The question is everywhere right now. Is Microsoft Copilot HIPAA compliant? Can I paste a patient summary into ChatGPT? What about Claude? Gemini?
The honest answer is “it depends, and most of the time the default version is not.” Here is the practical breakdown.
The rule that matters
If an AI tool processes Protected Health Information (PHI), the vendor providing that tool is a Business Associate under HIPAA. To handle PHI legally, that vendor must sign a Business Associate Agreement (BAA) with you. No BAA, no PHI.
The complication: every major AI provider sells the same model two ways — a consumer tier (no BAA, often used for model training) and an enterprise tier (BAA available, training disabled). Whether your AI is HIPAA-compliant depends almost entirely on which tier you are paying for and how you are using it.

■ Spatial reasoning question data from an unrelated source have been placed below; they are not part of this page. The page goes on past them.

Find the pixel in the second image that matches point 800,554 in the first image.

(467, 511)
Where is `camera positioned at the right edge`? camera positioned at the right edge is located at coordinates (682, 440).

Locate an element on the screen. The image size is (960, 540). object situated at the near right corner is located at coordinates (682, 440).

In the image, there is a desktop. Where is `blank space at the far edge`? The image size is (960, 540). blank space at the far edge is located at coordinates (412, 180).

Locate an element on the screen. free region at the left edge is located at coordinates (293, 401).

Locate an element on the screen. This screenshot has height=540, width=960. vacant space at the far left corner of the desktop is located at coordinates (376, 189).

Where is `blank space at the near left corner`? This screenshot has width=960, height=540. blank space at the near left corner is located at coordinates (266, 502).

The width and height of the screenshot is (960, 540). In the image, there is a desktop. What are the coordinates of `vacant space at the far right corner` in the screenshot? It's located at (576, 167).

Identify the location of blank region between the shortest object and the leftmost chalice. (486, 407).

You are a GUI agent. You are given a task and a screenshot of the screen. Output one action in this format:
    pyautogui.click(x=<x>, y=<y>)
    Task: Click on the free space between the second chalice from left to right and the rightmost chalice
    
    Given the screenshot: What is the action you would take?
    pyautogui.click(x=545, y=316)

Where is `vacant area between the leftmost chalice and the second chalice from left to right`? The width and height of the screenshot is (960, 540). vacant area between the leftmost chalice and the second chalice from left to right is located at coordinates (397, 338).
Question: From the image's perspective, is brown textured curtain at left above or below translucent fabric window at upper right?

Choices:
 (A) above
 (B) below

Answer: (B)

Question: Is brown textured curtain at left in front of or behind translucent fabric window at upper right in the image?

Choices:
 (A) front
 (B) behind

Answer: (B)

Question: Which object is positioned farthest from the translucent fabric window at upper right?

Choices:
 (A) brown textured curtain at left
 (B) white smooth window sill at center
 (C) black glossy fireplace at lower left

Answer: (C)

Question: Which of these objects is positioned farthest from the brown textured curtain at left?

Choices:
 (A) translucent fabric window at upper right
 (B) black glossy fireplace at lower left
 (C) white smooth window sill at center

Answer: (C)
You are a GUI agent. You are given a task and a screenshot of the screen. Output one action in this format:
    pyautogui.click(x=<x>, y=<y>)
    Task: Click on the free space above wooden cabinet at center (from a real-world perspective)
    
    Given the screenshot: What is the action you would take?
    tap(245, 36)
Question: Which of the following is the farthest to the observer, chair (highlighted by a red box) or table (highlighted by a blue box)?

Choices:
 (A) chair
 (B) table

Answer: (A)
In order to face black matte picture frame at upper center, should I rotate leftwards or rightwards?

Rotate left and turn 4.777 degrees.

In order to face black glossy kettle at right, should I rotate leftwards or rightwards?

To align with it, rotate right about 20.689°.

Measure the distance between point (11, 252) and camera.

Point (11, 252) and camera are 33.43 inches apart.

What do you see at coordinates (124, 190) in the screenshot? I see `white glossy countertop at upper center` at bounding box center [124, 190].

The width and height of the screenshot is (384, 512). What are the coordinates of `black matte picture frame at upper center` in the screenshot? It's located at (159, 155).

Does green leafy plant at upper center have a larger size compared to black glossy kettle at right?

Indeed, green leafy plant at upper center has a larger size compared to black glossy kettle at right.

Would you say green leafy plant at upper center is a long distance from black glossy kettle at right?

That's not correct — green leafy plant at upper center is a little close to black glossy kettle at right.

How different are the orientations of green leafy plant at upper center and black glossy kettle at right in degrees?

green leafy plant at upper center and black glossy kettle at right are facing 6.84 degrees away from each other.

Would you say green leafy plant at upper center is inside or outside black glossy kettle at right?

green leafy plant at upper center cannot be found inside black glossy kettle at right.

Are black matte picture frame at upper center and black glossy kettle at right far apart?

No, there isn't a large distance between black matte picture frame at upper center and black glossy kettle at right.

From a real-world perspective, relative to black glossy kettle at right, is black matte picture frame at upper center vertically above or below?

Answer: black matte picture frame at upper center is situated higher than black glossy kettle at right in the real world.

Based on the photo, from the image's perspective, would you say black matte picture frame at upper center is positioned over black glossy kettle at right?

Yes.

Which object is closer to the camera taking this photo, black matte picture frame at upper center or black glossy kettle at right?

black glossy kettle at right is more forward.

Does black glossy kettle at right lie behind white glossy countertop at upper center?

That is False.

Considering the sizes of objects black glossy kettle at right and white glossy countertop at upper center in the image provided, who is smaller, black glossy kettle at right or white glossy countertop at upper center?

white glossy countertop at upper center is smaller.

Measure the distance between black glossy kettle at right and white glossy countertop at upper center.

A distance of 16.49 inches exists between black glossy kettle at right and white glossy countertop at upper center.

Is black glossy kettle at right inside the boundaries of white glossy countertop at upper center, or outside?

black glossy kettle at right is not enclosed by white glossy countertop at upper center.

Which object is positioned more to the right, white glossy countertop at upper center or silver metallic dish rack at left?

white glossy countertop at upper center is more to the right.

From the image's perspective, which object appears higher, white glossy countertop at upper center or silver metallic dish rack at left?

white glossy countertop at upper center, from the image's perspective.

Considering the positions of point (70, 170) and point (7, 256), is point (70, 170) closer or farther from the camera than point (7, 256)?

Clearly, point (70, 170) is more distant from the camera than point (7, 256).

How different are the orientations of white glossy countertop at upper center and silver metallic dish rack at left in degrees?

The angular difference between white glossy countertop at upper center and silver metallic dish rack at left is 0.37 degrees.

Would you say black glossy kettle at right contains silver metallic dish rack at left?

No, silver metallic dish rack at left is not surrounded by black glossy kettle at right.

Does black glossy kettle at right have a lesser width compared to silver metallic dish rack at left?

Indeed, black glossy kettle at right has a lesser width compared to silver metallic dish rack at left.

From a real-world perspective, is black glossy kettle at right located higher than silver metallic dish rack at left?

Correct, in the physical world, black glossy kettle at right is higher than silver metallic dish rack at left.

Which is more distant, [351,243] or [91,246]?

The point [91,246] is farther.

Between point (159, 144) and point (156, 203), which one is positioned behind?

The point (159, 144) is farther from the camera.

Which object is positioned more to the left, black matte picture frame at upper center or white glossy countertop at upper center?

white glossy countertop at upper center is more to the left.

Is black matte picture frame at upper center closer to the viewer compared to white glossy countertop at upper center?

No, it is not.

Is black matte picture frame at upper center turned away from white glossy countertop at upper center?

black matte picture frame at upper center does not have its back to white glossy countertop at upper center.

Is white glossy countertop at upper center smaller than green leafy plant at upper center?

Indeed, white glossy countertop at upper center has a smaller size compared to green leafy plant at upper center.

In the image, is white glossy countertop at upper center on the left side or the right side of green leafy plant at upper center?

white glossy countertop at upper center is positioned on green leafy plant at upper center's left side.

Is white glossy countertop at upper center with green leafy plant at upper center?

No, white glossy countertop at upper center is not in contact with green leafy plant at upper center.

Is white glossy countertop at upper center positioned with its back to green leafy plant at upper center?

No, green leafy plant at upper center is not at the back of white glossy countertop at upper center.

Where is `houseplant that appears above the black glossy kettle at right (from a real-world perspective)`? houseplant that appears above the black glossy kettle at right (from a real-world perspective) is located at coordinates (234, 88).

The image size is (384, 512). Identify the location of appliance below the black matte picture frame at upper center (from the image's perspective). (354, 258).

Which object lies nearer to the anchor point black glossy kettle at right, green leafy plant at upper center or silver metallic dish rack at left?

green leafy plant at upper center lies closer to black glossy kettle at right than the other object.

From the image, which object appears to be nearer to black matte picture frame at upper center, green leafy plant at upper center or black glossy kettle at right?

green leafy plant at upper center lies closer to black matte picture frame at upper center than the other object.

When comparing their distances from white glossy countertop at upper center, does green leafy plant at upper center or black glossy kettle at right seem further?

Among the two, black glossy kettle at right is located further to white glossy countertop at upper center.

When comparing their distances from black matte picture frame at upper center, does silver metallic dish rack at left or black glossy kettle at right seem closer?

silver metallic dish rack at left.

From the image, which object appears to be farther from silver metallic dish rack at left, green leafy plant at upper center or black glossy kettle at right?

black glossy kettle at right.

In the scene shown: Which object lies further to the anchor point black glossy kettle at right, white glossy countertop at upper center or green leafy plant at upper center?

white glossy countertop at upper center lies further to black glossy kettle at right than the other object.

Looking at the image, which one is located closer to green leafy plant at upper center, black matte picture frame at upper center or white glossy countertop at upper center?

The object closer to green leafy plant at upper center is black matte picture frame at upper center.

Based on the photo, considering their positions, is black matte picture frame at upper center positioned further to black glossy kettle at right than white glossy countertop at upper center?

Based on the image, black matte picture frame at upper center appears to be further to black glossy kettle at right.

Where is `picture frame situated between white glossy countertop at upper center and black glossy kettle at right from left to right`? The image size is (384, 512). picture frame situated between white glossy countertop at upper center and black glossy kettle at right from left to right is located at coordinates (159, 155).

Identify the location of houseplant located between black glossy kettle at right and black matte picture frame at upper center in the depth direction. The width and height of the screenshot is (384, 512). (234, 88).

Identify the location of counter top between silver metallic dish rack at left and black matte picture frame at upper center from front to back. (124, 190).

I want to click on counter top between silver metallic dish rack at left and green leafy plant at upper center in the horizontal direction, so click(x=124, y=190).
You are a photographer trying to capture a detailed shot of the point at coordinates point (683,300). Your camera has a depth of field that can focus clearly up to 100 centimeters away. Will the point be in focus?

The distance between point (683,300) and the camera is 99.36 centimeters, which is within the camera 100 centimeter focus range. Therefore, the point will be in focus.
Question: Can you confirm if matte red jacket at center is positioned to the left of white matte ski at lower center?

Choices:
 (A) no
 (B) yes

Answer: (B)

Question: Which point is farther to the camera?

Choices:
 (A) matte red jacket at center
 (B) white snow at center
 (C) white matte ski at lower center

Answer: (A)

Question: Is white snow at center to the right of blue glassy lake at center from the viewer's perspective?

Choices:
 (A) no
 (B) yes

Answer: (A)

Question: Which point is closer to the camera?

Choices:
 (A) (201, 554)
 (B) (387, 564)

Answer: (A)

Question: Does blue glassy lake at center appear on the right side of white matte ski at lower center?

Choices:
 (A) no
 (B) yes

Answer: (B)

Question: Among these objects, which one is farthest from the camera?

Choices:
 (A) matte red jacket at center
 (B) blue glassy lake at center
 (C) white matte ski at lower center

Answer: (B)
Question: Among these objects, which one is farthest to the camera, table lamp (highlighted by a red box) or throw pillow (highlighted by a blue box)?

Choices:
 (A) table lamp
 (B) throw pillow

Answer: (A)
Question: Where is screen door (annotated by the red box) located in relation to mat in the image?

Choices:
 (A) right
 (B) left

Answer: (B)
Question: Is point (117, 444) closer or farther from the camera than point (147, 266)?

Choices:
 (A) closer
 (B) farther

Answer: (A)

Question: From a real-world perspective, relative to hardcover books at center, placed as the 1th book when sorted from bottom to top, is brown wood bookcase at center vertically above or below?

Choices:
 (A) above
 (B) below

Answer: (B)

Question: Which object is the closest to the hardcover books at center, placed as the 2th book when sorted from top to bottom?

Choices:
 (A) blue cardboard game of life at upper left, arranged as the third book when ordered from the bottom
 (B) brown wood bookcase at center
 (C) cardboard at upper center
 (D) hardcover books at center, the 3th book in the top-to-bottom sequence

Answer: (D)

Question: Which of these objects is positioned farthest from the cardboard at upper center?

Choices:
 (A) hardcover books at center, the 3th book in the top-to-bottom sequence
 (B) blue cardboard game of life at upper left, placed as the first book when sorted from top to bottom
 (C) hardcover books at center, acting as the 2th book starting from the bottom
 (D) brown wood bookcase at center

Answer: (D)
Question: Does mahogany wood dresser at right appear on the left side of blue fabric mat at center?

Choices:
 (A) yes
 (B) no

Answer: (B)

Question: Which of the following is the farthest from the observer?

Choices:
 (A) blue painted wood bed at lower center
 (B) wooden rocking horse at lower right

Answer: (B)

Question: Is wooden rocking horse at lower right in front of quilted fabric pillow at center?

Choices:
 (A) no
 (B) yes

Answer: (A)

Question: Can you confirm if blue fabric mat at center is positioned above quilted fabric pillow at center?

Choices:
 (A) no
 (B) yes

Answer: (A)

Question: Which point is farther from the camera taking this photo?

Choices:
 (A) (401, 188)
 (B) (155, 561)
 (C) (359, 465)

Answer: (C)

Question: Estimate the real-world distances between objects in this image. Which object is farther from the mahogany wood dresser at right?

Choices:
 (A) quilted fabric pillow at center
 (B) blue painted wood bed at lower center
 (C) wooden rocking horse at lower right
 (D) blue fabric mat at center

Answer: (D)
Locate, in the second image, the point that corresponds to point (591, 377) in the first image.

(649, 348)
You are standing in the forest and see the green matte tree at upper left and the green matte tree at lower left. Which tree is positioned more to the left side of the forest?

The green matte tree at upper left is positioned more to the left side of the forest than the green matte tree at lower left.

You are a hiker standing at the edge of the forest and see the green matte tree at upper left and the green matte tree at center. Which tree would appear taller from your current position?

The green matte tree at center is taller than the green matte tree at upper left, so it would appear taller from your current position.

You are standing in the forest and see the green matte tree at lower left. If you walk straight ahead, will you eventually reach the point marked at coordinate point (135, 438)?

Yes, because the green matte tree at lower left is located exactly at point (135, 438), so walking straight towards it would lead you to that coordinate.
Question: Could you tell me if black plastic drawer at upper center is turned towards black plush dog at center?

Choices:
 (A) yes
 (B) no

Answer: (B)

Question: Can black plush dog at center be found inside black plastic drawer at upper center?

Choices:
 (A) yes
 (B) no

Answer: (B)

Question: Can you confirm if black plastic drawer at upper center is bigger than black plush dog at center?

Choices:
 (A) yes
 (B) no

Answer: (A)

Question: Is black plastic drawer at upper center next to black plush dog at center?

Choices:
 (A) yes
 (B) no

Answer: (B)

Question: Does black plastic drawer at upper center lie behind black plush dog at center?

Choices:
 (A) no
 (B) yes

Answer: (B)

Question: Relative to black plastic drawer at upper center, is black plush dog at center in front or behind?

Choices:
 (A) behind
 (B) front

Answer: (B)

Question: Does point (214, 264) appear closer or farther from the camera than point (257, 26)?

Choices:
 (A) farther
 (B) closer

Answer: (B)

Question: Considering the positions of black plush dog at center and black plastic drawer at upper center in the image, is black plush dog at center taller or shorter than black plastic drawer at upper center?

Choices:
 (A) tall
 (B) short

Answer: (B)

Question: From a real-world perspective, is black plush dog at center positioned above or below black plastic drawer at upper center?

Tool-by-tool, the 2026 picture
ChatGPT (default, free or Plus). Not HIPAA-compliant. Inputs may be used for model training. No BAA available on consumer plans. Do not paste PHI.
ChatGPT Enterprise / Team / API with Zero Data Retention. BAA available from OpenAI for Enterprise and API customers who qualify. With ZDR enabled and the BAA executed, you can process PHI. The setup is non-trivial; the BAA is not automatic.
Microsoft Copilot (consumer Bing Copilot, free). Not HIPAA-compliant. This is the source of the popular “is Microsoft Copilot HIPAA compliant” search — the answer for the free version is no.
Microsoft 365 Copilot (paid, in a tenant covered by Microsoft’s BAA). Yes — Microsoft signs a BAA covering Microsoft 365 services, and Microsoft 365 Copilot inherits that BAA when used within a properly licensed tenant with the standard data boundary settings. Important: this is the enterprise product, not the consumer one with the similar name.
Claude (Anthropic, default API or Claude.ai consumer). Default consumer Claude is not HIPAA-compliant. Anthropic offers a BAA for enterprise customers using the API with appropriate data handling agreements. Like OpenAI, the path exists but is not the default.
Google Gemini (consumer). Not HIPAA-compliant on consumer Bard/Gemini. Google Cloud offers Vertex AI with BAA coverage for enterprise customers — different product.
Vertical healthcare AI tools. Many vendors (including PatientCopilot) embed enterprise AI under their own BAA. From the practice’s perspective, the BAA is with the vendor, who is responsible for the upstream model provider’s terms.
What actually creates risk
Most AI-related HIPAA incidents are not the model itself — they are the human pasting PHI into the wrong window. A few patterns to ban:
- “Help me write a response to this negative review” — pasting the patient’s name and treatment details into ChatGPT.
- “Summarize this intake form” — pasting an entire intake PDF into a consumer AI.
- “Draft a SOAP note from these bullet points” — bullet points that include name + DOB + diagnosis.
- “What dose of X is appropriate for this patient” — the patient details should be in the EHR, not the prompt.
The fix is not “ban all AI.” The fix is “use enterprise AI under a BAA, and train staff on what they can and cannot paste.”
The practical setup for a small practice
- Pick one approved AI for clinical-adjacent work. Microsoft 365 Copilot in a licensed tenant, or ChatGPT Enterprise with BAA, or a vertical tool like PatientCopilot that handles the BAA for you.
- Block consumer AI on practice devices. Or at minimum, train staff that consumer AI = no PHI, no exceptions.
- Audit your existing tool stack. Anywhere AI features have been added recently (your scheduler, your marketing platform, your phone system) — confirm BAA coverage.
- Update your acceptable use policy. Explicitly call out AI tools and which are approved.
How PatientCopilot handles this
PatientCopilot signs a BAA with every paid practice. Our AI patient communication uses enterprise model APIs (Claude, GPT-4 class models) under BAA-covered enterprise agreements with training and retention disabled. PHI sent to PatientCopilot does not enter any third-party model training loop. We are transparent about which upstream providers we use — ask and we will tell you.
The bottom line
The AI is HIPAA-compliant when (a) the vendor signs a BAA, (b) the data handling agreement disables training and retention, and (c) the staff using it understand the boundaries. Without those three, no enterprise badge or marketing claim makes it compliant.